__Tâche à réaliser 1__. Recopiez le passage du billet sur Nicolas Sarkozy qui commence à « par · 30 janvier » et se termine à « au président UMP. ».
__Tâche à réaliser 2__. Traduisez en anglais cette phrase du billet sur Nicolas Sarkozy : « A nouveau Nicolas Sarkozy change de pied, le temps du président rassembleur laisse la place au président UMP. »
__Tâche à réaliser 3__. Selon le billet sur Nicolas Sarkozy, en quoi consiste le courage ?

===== Texte présenté

Nicolas Sarkozy: l’orchestre du Titanic

par · 30 janvier 2012

Pendant que le bateau Sarkozy coule, il fait donner l’orchestre des propositions pour nous faire oublier la catastrophe. Passons sur la forme, sur le fond, le courage ce n’est pas de baisser le pouvoir d’achat des plus modestes, mais d’augmenter les impôts des plus riches. Le Président sortant a été convenu. Sa posture était simple « vous ne m’aimez pas mais vous n’avez pas le choix ». Bref, il n’y a pas d’autre politique possible que celle de Nicolas Sarkozy.

Et c’est un Nicolas Sarkozy à droite, clivant sur tous les sujets. A nouveau Nicolas Sarkozy change de pied, le temps du président rassembleur laisse la place au président UMP.

Les commentaires3 Commentaires

  1. topaz dit :

    Où en serait-on à la fin du quinquennat de Ségolène Royal ? Probablement avec un Sarkozy, Fillon ou Juppé en position de favori. La question n’est plus de savoir si c’est mieux si c’est la gauche ou la droite qui dirige, mais que ceux qui prétendent le diriger « aiment » leur pays. François Hollande aiment les gens, il doit encore prouver qu’il aime son pays.

==========
===== Données à examiner

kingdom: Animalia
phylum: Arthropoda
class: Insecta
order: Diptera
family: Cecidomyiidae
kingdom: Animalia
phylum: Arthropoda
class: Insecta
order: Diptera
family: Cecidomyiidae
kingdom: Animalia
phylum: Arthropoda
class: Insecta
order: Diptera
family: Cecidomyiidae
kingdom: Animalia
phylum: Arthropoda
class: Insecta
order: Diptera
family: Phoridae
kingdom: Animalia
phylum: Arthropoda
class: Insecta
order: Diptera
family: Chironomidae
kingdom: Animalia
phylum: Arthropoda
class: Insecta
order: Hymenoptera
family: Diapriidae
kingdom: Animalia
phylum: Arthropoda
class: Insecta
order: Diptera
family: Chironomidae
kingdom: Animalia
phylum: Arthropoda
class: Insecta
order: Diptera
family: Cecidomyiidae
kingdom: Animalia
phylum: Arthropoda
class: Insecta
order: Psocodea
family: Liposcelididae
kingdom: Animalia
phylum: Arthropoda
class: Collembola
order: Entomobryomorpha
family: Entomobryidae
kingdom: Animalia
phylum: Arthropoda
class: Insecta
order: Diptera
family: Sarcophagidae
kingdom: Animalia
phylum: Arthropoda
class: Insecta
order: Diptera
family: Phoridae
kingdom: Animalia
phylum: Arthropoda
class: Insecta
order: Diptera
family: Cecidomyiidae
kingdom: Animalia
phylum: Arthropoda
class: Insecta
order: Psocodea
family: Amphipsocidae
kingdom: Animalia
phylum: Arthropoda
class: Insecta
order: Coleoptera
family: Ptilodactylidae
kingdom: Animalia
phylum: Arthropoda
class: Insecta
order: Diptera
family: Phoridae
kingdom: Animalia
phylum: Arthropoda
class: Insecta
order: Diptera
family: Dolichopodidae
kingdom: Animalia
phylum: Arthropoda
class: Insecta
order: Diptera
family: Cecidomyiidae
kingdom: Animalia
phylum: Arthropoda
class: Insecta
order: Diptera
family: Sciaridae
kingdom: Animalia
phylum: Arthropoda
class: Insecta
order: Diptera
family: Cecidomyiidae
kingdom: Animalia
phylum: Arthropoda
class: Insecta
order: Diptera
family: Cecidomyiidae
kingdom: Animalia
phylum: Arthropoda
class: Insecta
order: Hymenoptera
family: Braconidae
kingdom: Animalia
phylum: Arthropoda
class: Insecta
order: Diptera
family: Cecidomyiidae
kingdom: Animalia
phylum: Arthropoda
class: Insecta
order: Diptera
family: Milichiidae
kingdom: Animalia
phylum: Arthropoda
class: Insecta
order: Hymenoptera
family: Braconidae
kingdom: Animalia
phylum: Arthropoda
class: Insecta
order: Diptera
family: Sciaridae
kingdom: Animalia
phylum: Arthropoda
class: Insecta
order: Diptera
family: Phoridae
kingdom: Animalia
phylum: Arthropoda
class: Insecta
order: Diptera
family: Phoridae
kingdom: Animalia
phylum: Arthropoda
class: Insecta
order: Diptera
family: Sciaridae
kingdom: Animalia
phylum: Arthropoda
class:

==========

__Corrigé de l'exercice 1__.
par · 30 janvier 2012

Pendant que le bateau Sarkozy coule, il fait donner l’orchestre des propositions pour nous faire oublier la catastrophe. Passons sur la forme, sur le fond, le courage ce n’est pas de baisser le pouvoir d’achat des plus modestes, mais d’augmenter les impôts des plus riches. Le Président sortant a été convenu. Sa posture était simple « vous ne m’aimez pas mais vous n’avez pas le choix ». Bref, il n’y a pas d’autre politique possible que celle de Nicolas Sarkozy.

Et c’est un Nicolas Sarkozy à droite, clivant sur tous les sujets. A nouveau Nicolas Sarkozy change de pied, le temps du président rassembleur laisse la place au président UMP.

__Corrigé de l'exercice 2__. Once again Nicolas Sarkozy switches footing; the time of the unifying president gives way to the UMP president.

__Corrigé de l'exercice 3__. Le courage consiste à augmenter les impôts des plus riches, et non à baisser le pouvoir d'achat des plus modestes.